Featured: Modify Registry (T1112)
“Love on Top” by Beyonce
In a nod to how adversaries modify registry keys like HKLM\SOFTWARE\Microsoft\Windows\CurrentVersion\Run, we picked the Queen Bey song with the most key changes (four!).
Featured: Gatekeeper Bypass (T1553.001)
“Gatekeeper” by Feist
Gatekeeper, Mac users wait for your nod. Adversaries have found ways to circumvent the additional security checks performed by Apple’s Gatekeeper feature.
Featured: Setuid and Setgid (T1548.001)
“Svefn-g-englar” by Sigur Ros
Out of context, the bits you modify to set permissions based on user ID (Setuid) and group ID (Setgid) could pass for Sigur Ros lyrics.
Featured: Mark-of-the-Web Bypass (T1553.005)
“See No Evil” by Television
Adversaries can bypass Windows’s Mark-of-the-Web security check by embedding their payloads in stealthy file format, such as .iso, to make it so defenders see no evil.
Featured: SMB/Admin Shares (T1021.002)
“We R Who We R” by Ke$ha
Although Ke$ha dropped hers, Windows still uses the $ sign to mark a shared drive or folder, e.g., ADMIN$
Featured: Multi-Factor Authentication Request Generation (T1621)
“Let me in” by R.E.M.
Adversaries flood users with MFA requests, asking to be let in over and over until the user relents out of annoyance. Maybe that’s how R.E.M. managed to get inducted into the Rock ‘n’ Roll Hall of Fame before their fellow Athenians, the B-52s.
Bonus tracks: Trends
Ransomware
“Ransom” by blink-182
The original blink-182 lineup got back together in 2022, and so did several former Conti ransomware operators, operating under new names such as Black Blasta and Quantum.
Initial access tradecraft
“Everything Old is New Again” by Peter Allen
Cybercriminals or hipsters? Adversaries resurfaced some vintage initial access tradecraft in 2022, including exploiting unusual file types such as LNK and MSI.
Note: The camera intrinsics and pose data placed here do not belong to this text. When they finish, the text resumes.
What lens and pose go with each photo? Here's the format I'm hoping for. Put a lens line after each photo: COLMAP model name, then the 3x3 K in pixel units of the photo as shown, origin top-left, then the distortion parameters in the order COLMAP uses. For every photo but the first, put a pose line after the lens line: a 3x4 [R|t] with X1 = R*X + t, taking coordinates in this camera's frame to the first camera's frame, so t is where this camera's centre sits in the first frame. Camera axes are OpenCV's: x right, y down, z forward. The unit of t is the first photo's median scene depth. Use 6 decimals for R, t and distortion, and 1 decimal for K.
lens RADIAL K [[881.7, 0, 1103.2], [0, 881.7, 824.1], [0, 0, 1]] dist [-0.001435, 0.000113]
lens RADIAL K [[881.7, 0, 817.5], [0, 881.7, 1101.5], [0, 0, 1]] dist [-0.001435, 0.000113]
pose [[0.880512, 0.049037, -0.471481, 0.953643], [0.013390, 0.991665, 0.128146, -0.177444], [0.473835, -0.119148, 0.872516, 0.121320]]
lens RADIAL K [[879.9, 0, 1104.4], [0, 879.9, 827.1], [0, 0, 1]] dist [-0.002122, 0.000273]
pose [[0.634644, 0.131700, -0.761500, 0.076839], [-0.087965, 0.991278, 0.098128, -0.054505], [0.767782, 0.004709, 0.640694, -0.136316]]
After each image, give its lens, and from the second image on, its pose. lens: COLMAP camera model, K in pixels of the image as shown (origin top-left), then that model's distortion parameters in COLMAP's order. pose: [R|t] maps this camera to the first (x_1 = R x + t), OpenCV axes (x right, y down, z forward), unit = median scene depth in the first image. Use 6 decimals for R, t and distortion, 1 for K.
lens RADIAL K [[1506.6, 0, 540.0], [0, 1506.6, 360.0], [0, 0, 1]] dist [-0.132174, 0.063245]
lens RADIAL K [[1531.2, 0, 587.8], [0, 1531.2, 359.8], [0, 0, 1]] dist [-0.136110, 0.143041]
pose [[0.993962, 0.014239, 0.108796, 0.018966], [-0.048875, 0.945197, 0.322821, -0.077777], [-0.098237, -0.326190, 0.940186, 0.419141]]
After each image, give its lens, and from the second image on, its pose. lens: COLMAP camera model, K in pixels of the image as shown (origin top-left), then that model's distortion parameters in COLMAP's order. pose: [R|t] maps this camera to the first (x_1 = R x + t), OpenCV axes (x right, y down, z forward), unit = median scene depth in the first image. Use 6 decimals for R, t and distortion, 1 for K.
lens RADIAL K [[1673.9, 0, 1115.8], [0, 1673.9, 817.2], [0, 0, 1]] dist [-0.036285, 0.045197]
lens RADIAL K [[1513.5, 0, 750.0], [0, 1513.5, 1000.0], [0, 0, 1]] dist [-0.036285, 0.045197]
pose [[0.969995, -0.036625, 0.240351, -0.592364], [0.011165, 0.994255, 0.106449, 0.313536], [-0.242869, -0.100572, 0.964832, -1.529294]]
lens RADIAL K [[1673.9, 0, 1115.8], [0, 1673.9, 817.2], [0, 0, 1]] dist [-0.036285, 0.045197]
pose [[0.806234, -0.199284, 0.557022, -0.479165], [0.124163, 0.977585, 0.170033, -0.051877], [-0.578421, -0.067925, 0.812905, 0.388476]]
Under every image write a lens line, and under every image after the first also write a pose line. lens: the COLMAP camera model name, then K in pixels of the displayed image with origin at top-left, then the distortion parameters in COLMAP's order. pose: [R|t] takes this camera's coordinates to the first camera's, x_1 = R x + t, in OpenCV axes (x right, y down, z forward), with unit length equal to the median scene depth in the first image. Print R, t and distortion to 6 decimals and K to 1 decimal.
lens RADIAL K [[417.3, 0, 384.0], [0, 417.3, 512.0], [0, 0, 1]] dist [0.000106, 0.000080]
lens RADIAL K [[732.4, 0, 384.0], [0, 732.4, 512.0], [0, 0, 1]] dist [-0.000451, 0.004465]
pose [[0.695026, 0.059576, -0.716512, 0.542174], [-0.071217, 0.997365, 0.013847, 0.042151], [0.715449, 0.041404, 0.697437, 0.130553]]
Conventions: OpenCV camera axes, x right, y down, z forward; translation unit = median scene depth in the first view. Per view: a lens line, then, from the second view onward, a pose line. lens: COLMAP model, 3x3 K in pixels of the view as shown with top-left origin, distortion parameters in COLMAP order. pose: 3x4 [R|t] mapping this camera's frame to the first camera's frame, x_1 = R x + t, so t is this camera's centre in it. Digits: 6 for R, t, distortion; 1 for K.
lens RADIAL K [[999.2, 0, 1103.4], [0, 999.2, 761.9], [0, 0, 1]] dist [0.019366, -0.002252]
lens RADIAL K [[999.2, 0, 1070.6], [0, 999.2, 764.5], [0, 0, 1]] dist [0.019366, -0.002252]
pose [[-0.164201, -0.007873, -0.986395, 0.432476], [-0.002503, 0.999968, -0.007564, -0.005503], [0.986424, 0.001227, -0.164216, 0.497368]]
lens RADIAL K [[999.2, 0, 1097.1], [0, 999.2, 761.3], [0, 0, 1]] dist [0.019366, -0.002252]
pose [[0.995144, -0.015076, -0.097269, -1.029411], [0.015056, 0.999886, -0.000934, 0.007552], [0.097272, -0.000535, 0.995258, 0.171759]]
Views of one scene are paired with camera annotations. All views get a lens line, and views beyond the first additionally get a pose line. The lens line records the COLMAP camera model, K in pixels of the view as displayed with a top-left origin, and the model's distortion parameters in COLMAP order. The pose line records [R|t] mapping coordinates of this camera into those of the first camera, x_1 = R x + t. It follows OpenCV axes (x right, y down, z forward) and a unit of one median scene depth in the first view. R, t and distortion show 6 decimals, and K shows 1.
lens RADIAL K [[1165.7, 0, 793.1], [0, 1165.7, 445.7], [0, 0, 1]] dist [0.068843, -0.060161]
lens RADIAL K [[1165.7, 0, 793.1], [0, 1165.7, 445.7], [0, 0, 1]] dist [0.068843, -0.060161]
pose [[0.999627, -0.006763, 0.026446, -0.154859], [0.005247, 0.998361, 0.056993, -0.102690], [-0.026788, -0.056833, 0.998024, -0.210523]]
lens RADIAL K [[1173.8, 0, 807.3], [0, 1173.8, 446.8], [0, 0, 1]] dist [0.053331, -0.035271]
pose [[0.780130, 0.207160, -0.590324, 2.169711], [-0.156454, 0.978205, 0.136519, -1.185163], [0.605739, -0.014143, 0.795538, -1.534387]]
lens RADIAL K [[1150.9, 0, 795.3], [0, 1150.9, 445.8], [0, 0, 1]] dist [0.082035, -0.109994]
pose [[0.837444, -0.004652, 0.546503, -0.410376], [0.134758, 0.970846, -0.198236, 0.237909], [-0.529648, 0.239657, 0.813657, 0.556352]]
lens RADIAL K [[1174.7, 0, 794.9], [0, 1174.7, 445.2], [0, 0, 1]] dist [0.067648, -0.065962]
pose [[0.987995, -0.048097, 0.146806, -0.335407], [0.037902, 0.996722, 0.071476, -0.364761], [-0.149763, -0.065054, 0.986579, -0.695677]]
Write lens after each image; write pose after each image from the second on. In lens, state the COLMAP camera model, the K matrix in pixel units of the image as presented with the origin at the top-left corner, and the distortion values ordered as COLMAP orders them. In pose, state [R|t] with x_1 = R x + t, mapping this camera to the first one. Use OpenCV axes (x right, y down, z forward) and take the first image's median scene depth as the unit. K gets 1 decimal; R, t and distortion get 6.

Command and control (C2) frameworks
“Under Control” by The Strokes
While Cobalt Strike and Metasploit remain the most popular command and control (C2) frameworks, in 2022 we saw some adversaries keeping things under control via alternatives such as Brute Ratel, Silver, and Mythic.
Stealers
“Been Caught Stealing” by Jane’s Addiction
We caught malware like RedLine, Raccoon, and Vidar stealing credentials and other sensitive information from customers in multiple industries in 2022.
Identity
“Same OI’ Mistakes” by Rihanna
Adversaries have multiple avenues of circumventing authentication mechanisms to impersonate users, kind of like when Rihanna covered this Tame Impala song and everyone thought it was an original.
Email threats
“New Rules” by Dua Lipa
After successfully compromising a user’s email account, adversaries can create custom inbox rules so that any unauthorized messages sent or received are automatically deleted or forwarded to an obscure folder. We observed this tactic firsthand when we thwarted an attempted payroll diversion scam.
Adversary emulation and testing
“Fight Test” by The Flaming Lips
In total, known tests accounted for 40 percent of threats that Red Canary detected in 2022, a year-over-year increase of roughly 20 percent. This is great news! It makes us want to crowd surf in a giant hamster ball!